Pakistan and India made no progress in the deadlock over India’s plan to build a barrage on the Jhelum River, which Islamabad claims India has no right to do under the Indus Water Treaty of 1960 between the two countries.
In negotiations held in Islamabad on Thursday, India offered to modify the design of the Wullar Barrage, which it refers to as the Tulbul Navigational Project, on the Jhelum River, but Pakistani negotiators insisted that India abandon the project because it is in violation of the treaty.
In protest against what the Indians perceived as Pakistani intransigence, the Indian delegation walked out of the meeting with their Pakistani counterparts for about two and a half hours on Thursday. New Delhi sent a delegation led by Indian Water Resources Secretary Dhruv Vijai Singh. The Pakistani team is led by Water and Power Secretary Javed Iqbal.
India first proposed the project in 1984 and, despite 13 rounds of negotiations between Islamabad and New Delhi since 1987, the two governments’ stance on the issue seems as far apart as ever. Both sides even refuse to refer to the project by the same name, with Pakistan calling it the Wullar Barrage while India refers to it as the Tulbul Navigational Project.
The difference in nomenclature is a subtle but a significant difference nevertheless. If Pakistan can successfully characterise the project as a barrage meant for irrigation purposes, then it can prove that the project violates the Indus Water Treaty of 1960, an agreement between the two sides that has lasted even through three wars.
Under the treaty, India has complete use of the three ‘eastern’ rivers, the Ravi, Beas and Sutlej while Pakistan has almost exclusive rights over the Indus, Jhelum and Chenab rivers. India is not allowed to use the rivers beyond minor uses, accounting for no more than 750,000 acre feet of water flow and only on the tributaries of the Jhelum River. The Indus River does not pass through Indian-controlled territory.
India insists on characterising it as a navigational project designed to help river traffic in Indian-administered Kashmir. This would then put the project under the category of ‘non-consumptive’ use, which is allowed under article 11 of the treaty. India insists that the project is only meant to regulate the outflow in a way that would not affect the inflow of water to Pakistan.
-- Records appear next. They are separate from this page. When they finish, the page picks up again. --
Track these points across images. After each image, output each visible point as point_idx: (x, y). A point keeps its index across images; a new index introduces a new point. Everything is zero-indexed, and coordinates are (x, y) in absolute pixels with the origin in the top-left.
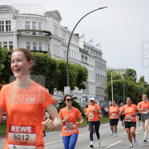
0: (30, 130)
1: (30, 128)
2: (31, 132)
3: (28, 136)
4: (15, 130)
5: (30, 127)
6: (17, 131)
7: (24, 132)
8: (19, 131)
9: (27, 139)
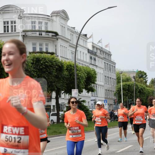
0: (23, 131)
1: (22, 130)
2: (23, 133)
3: (20, 138)
4: (7, 130)
5: (23, 128)
6: (9, 132)
7: (16, 134)
8: (11, 133)
9: (18, 142)
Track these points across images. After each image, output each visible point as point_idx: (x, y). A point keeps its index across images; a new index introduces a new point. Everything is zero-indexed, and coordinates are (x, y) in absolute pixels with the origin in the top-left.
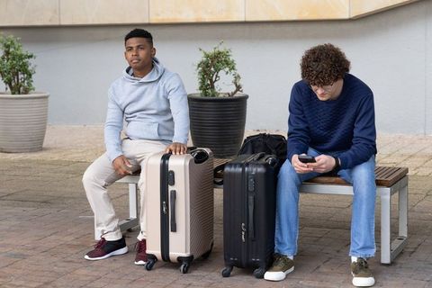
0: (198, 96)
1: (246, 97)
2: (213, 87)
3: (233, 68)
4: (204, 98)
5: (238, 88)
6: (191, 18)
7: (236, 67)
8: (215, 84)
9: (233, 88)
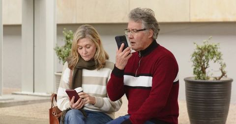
0: (193, 79)
1: (231, 81)
2: (204, 72)
3: (220, 59)
4: (198, 80)
5: (224, 74)
6: (219, 18)
7: (222, 57)
8: (207, 70)
9: (220, 74)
Pakistan does not accept this position of India. “India wants to build water storage through Wullar Barrage that is not possible according to the treaty,” said Shahid Malik, Pakistan’s High Commissioner in New Delhi. “If India will not obey the treaty, Pakistan will have no option except to move the International Court of Arbitration.”
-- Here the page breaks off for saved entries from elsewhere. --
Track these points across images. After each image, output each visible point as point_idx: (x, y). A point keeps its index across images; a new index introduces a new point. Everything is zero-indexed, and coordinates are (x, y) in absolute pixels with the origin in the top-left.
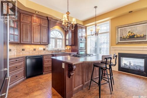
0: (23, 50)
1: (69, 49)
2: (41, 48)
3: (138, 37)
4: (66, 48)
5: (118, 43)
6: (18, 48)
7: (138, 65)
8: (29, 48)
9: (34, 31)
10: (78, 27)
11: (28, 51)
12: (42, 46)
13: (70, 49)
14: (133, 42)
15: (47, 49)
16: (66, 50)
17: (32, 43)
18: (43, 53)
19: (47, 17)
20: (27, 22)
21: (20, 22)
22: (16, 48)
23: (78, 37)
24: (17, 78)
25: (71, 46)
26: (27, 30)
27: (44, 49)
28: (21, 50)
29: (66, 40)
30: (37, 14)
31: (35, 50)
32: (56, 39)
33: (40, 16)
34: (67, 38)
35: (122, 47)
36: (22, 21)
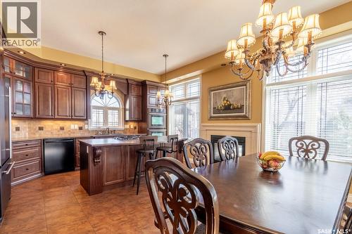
0: (41, 129)
1: (132, 127)
2: (74, 126)
3: (234, 109)
4: (127, 126)
5: (211, 117)
6: (32, 126)
8: (52, 126)
9: (59, 96)
10: (148, 86)
11: (48, 131)
12: (77, 122)
13: (135, 128)
15: (86, 127)
16: (127, 129)
17: (56, 117)
18: (78, 134)
19: (84, 71)
20: (46, 81)
21: (34, 82)
22: (27, 126)
23: (148, 105)
24: (29, 171)
25: (138, 121)
26: (46, 95)
27: (81, 128)
28: (38, 128)
29: (125, 110)
30: (64, 68)
31: (62, 129)
32: (106, 109)
33: (70, 71)
34: (127, 107)
35: (215, 124)
36: (36, 80)
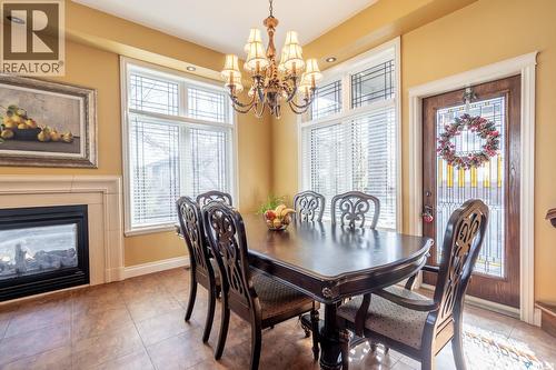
3: (51, 141)
7: (53, 252)
14: (34, 159)
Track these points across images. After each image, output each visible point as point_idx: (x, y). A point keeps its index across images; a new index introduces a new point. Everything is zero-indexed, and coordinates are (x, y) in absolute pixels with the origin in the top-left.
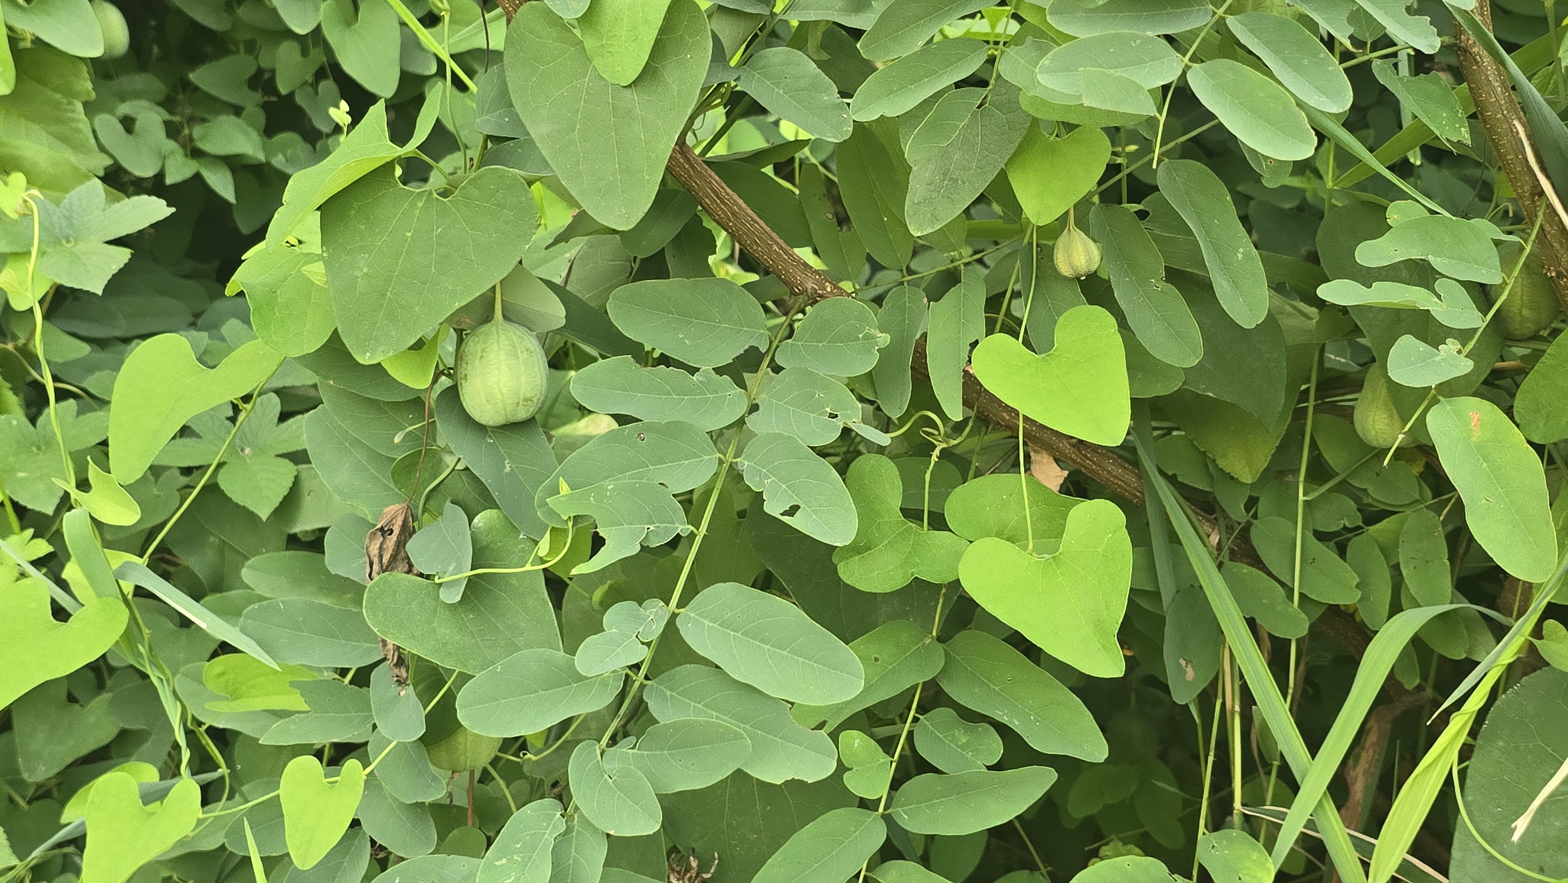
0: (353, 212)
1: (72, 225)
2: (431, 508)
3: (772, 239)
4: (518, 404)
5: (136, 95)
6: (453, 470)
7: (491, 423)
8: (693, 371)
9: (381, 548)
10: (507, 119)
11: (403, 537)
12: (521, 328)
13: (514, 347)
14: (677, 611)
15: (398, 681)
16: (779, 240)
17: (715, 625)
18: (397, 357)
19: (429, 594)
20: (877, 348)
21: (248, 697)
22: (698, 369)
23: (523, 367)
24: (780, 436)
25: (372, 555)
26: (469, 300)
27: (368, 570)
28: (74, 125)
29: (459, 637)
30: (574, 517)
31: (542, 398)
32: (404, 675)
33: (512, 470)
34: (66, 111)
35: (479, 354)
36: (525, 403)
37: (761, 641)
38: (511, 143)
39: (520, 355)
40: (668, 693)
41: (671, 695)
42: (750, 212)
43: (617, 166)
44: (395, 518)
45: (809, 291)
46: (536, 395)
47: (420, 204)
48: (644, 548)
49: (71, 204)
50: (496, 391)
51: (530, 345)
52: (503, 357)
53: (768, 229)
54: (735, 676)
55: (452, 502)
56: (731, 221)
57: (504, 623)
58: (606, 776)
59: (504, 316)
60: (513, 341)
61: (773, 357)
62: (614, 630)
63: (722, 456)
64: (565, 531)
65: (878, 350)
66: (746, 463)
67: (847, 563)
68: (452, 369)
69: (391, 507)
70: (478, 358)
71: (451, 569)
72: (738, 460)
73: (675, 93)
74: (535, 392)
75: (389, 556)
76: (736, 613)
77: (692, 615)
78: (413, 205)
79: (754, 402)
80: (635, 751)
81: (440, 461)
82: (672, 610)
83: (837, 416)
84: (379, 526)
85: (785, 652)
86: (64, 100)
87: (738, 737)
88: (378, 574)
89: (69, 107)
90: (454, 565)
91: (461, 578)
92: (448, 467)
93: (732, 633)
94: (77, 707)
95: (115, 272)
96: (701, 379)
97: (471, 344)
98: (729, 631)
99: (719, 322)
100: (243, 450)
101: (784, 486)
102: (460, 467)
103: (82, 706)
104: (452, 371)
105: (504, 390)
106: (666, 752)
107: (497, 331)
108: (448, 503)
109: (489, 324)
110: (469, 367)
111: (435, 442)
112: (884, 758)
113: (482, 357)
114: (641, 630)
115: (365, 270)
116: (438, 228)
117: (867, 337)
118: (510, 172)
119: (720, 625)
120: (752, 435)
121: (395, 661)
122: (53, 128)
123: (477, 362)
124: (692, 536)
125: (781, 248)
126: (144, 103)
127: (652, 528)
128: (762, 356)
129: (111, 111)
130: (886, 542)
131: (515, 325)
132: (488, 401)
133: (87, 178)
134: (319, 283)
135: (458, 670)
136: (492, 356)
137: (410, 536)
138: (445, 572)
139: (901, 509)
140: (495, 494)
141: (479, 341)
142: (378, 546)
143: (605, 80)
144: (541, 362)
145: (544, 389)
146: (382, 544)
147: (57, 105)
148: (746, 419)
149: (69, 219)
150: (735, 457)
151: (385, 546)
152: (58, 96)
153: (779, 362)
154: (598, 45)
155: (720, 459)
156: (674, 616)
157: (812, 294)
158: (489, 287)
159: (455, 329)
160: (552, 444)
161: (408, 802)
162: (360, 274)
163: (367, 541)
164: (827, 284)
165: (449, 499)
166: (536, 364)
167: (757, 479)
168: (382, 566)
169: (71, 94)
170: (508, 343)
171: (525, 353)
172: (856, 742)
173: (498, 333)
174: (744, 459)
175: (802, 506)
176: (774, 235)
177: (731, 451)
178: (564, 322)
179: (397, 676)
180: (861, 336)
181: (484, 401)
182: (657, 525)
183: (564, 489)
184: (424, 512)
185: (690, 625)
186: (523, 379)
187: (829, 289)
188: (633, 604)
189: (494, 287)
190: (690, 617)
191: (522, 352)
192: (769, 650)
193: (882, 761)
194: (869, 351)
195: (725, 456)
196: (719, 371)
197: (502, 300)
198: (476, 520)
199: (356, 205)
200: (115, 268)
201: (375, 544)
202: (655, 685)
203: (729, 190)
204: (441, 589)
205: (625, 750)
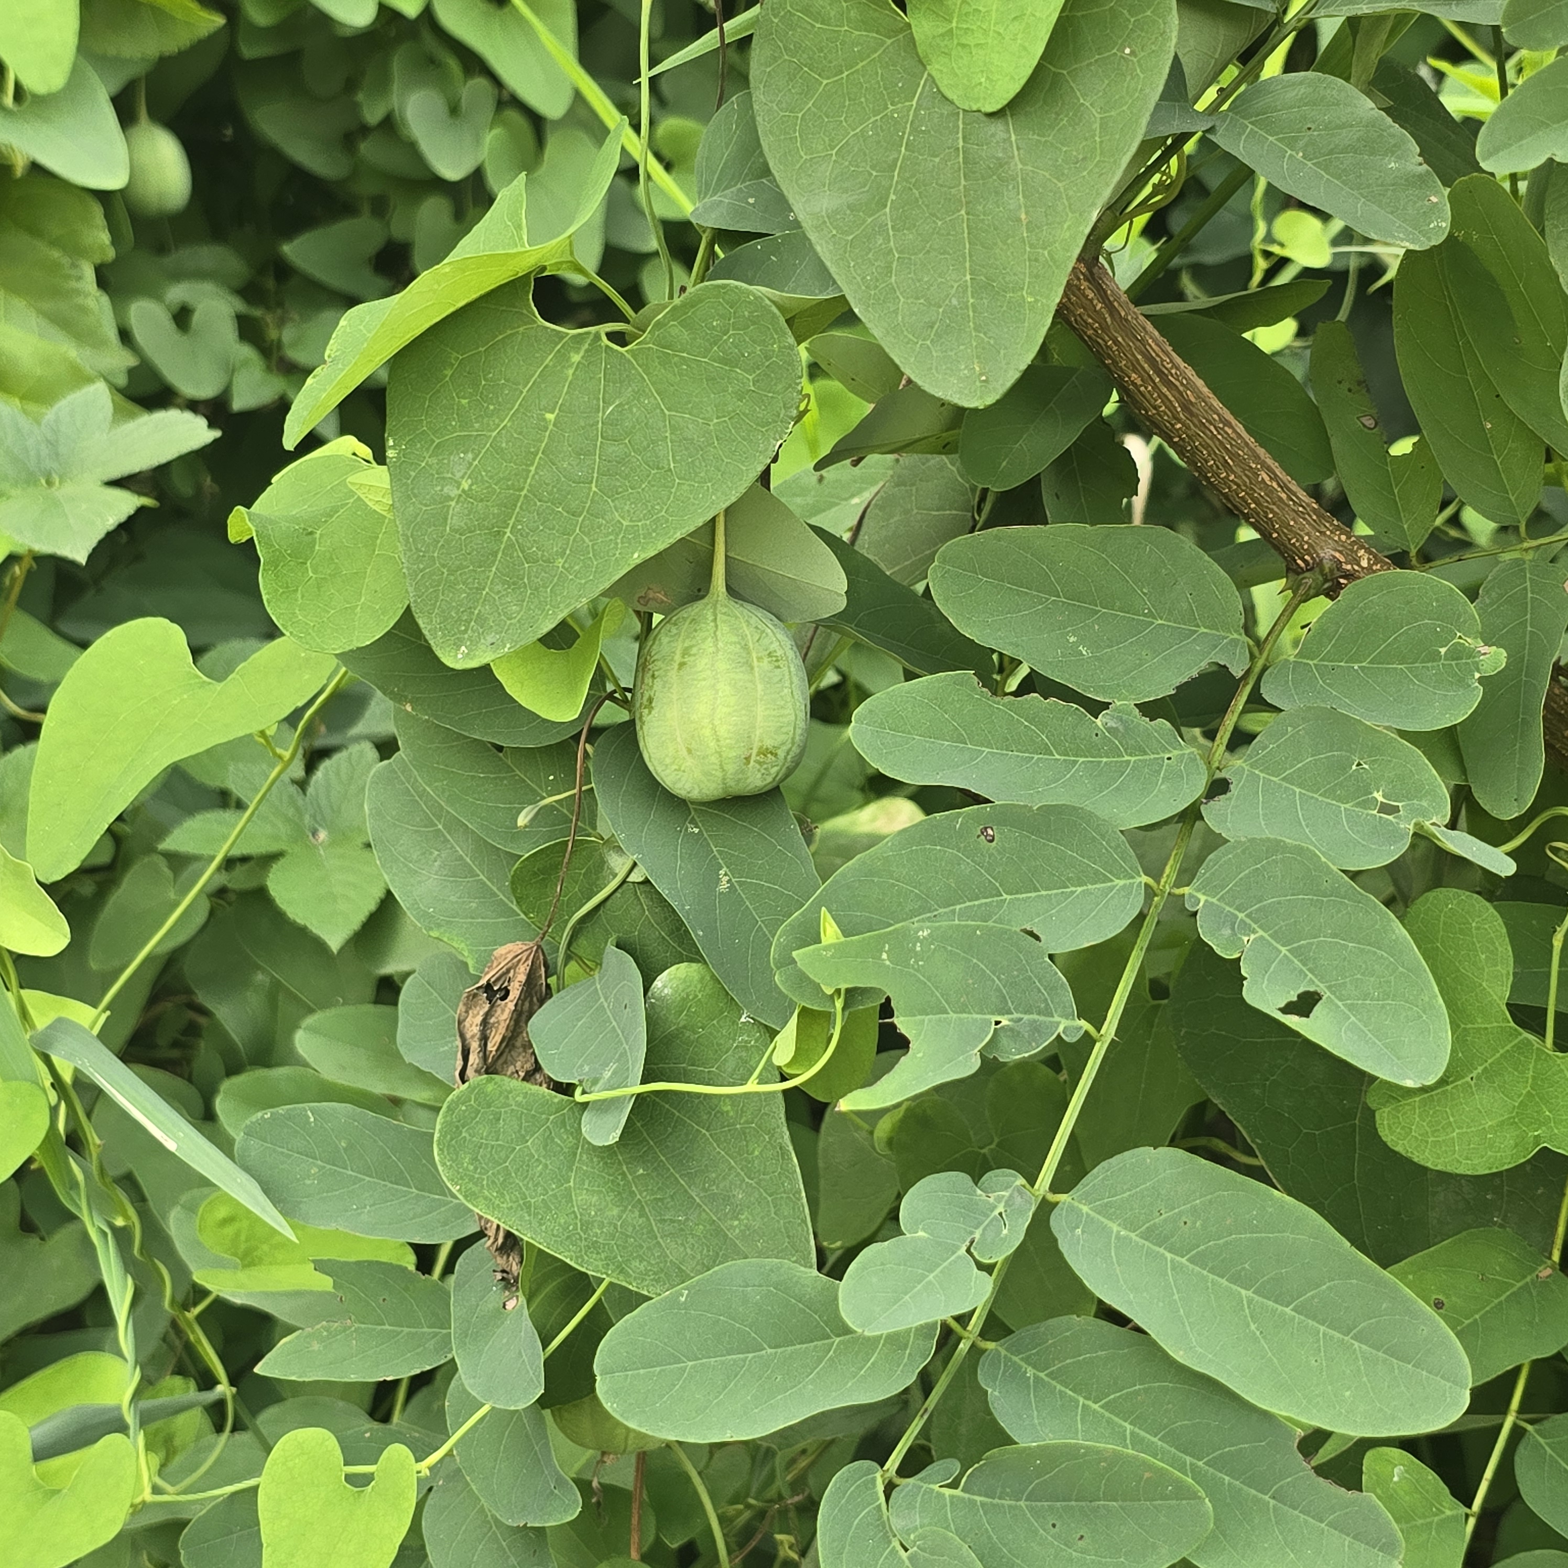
0: (449, 372)
1: (57, 454)
2: (580, 953)
3: (1257, 458)
4: (748, 759)
5: (200, 275)
6: (624, 882)
7: (695, 795)
8: (1096, 708)
9: (485, 1022)
10: (751, 201)
11: (527, 1004)
12: (760, 613)
13: (745, 647)
14: (1052, 1198)
15: (503, 1279)
16: (1270, 461)
17: (1133, 1235)
18: (522, 655)
19: (563, 1124)
20: (1477, 675)
21: (271, 1263)
22: (1106, 706)
23: (760, 687)
24: (1276, 846)
25: (468, 1036)
26: (662, 546)
27: (459, 1064)
28: (80, 300)
29: (615, 1212)
30: (848, 991)
31: (795, 750)
32: (515, 1268)
33: (732, 887)
34: (68, 277)
35: (678, 658)
36: (761, 758)
37: (1234, 1280)
38: (758, 245)
39: (755, 663)
40: (1030, 1372)
41: (1036, 1378)
42: (1216, 404)
43: (968, 277)
44: (515, 967)
45: (1327, 565)
46: (783, 744)
47: (576, 358)
48: (990, 1066)
49: (57, 421)
50: (707, 732)
51: (775, 646)
52: (722, 666)
53: (1250, 440)
54: (1179, 1356)
55: (618, 946)
56: (1179, 421)
57: (705, 1190)
58: (895, 1544)
59: (729, 588)
60: (743, 637)
61: (1256, 687)
62: (921, 1234)
63: (1150, 881)
64: (828, 1017)
65: (1481, 680)
66: (1203, 898)
67: (1396, 1109)
68: (629, 690)
69: (510, 946)
70: (676, 666)
71: (607, 1074)
72: (1186, 890)
73: (1097, 126)
74: (783, 737)
75: (498, 1038)
76: (1180, 1214)
77: (1085, 1209)
78: (562, 357)
79: (1218, 775)
80: (957, 1492)
81: (602, 863)
82: (1042, 1192)
83: (1396, 810)
84: (483, 982)
85: (1288, 1310)
86: (66, 261)
87: (1183, 1492)
88: (478, 1071)
89: (73, 272)
90: (613, 1066)
91: (625, 1096)
92: (615, 875)
93: (1169, 1256)
94: (34, 1241)
95: (111, 528)
96: (1111, 724)
97: (665, 640)
98: (1162, 1250)
99: (1150, 614)
100: (314, 833)
101: (1284, 950)
102: (635, 877)
103: (42, 1239)
104: (629, 695)
105: (723, 731)
106: (1022, 1503)
107: (715, 615)
108: (611, 948)
109: (700, 604)
110: (658, 684)
111: (595, 828)
112: (1451, 1507)
113: (682, 665)
114: (977, 1235)
115: (465, 485)
116: (607, 403)
117: (1458, 653)
118: (750, 293)
119: (1146, 1236)
120: (1214, 841)
121: (500, 1241)
122: (47, 305)
123: (673, 674)
124: (1088, 1042)
125: (1274, 477)
126: (208, 287)
127: (1005, 1022)
128: (1234, 685)
129: (157, 296)
130: (1480, 1069)
131: (749, 606)
132: (689, 751)
133: (90, 380)
134: (377, 508)
135: (607, 1280)
136: (702, 663)
137: (542, 1002)
138: (595, 1082)
139: (1507, 1005)
140: (697, 934)
141: (679, 634)
142: (479, 1019)
143: (952, 103)
144: (795, 679)
145: (799, 731)
146: (488, 1015)
147: (55, 267)
148: (1202, 808)
149: (52, 444)
150: (1178, 885)
151: (492, 1020)
152: (56, 254)
153: (1268, 695)
154: (941, 31)
155: (1147, 886)
156: (1045, 1209)
157: (1331, 571)
158: (700, 522)
159: (638, 613)
160: (814, 847)
161: (510, 1522)
162: (454, 493)
163: (461, 1008)
164: (1362, 552)
165: (612, 940)
166: (787, 684)
167: (1227, 932)
168: (485, 1058)
169: (77, 251)
170: (735, 639)
171: (766, 660)
172: (1396, 1470)
173: (715, 620)
174: (1198, 890)
175: (1326, 994)
176: (1261, 452)
177: (1170, 871)
178: (843, 604)
179: (503, 1271)
180: (1443, 650)
181: (685, 752)
182: (1016, 1015)
183: (830, 932)
184: (568, 958)
185: (1078, 1231)
186: (760, 710)
187: (1364, 563)
188: (960, 1178)
189: (714, 520)
190: (1079, 1213)
191: (759, 659)
192: (1250, 1302)
193: (1448, 1513)
194: (1462, 683)
195: (1158, 882)
196: (1150, 710)
197: (727, 557)
198: (658, 983)
199: (455, 357)
200: (111, 522)
201: (474, 1016)
202: (1003, 1352)
203: (1178, 360)
204: (586, 1116)
205: (936, 1487)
In addition, Pakistan alleges that since the project is on the Jhelum River itself, it is in violation of the treaty. “India wants control over the water of River Jhelum and we will never compromise on it,” said Javed Iqbal.
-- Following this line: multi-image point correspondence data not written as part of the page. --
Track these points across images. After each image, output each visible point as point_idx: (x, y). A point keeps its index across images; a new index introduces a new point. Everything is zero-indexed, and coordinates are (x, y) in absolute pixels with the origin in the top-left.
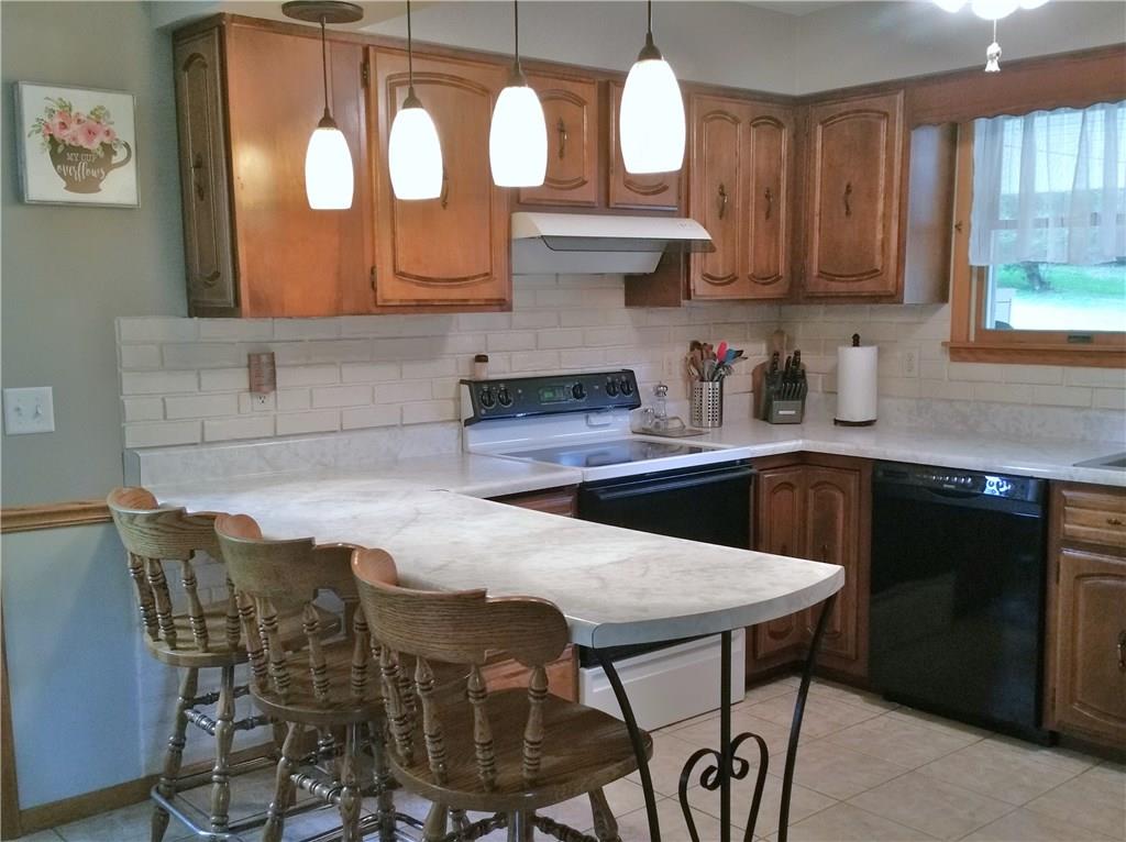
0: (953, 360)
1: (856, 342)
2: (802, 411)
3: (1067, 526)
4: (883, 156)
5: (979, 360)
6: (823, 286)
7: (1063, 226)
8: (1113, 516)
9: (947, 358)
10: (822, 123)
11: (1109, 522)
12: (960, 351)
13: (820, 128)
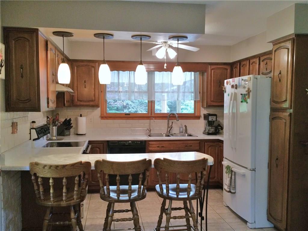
0: (101, 119)
1: (81, 116)
2: (70, 133)
3: (150, 148)
4: (93, 76)
5: (107, 119)
6: (79, 103)
7: (127, 93)
8: (158, 145)
9: (100, 119)
10: (76, 66)
11: (157, 147)
12: (103, 117)
13: (76, 67)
Indian officials seemed desperate to make progress on the issue. “We need to go ahead to make some headway and India is ready to share the barrage’s design in detail with Pakistan and even to discuss the changes in original design of barrage,” said Singh.
The Indians argued that the project would increase the availability of water in Pakistan during the winter months and allow for more reliable generation of hydroelectric power, which constitutes about 20 per cent of Pakistan’s total capacity.
Pakistan alleges that the true purpose behind the project is to create a man-made lake that would store 324,000 acre-feet of water and be used to run the Lower Jhelum Hydroelectric Plant and Uri Hydroelectric Plant on the Indian side of the Line of Control.
Published in The Express Tribune, May 13th, 2011.